ACTIVITY →
Search the records below for the line containing "Quality measures". Write out that line and every line after it exactly as written.

INPUT →

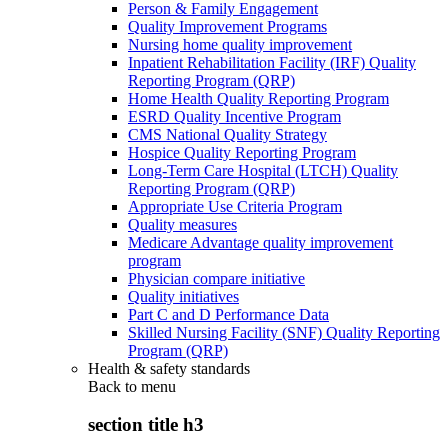
Person & Family Engagement
Quality Improvement Programs
Nursing home quality improvement
Inpatient Rehabilitation Facility (IRF) Quality
Reporting Program (QRP)
Home Health Quality Reporting Program
ESRD Quality Incentive Program
CMS National Quality Strategy
Hospice Quality Reporting Program
Long-Term Care Hospital (LTCH) Quality
Reporting Program (QRP)
Appropriate Use Criteria Program
Quality measures
Medicare Advantage quality improvement
program
Physician compare initiative
Quality initiatives
Part C and D Performance Data
Skilled Nursing Facility (SNF) Quality Reporting
Program (QRP)
Health & safety standards
Back to
menu
section title h3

TASK RESULT →
Quality measures
Medicare Advantage quality improvement
program
Physician compare initiative
Quality initiatives
Part C and D Performance Data
Skilled Nursing Facility (SNF) Quality Reporting
Program (QRP)
Health & safety standards
Back to
menu
section title h3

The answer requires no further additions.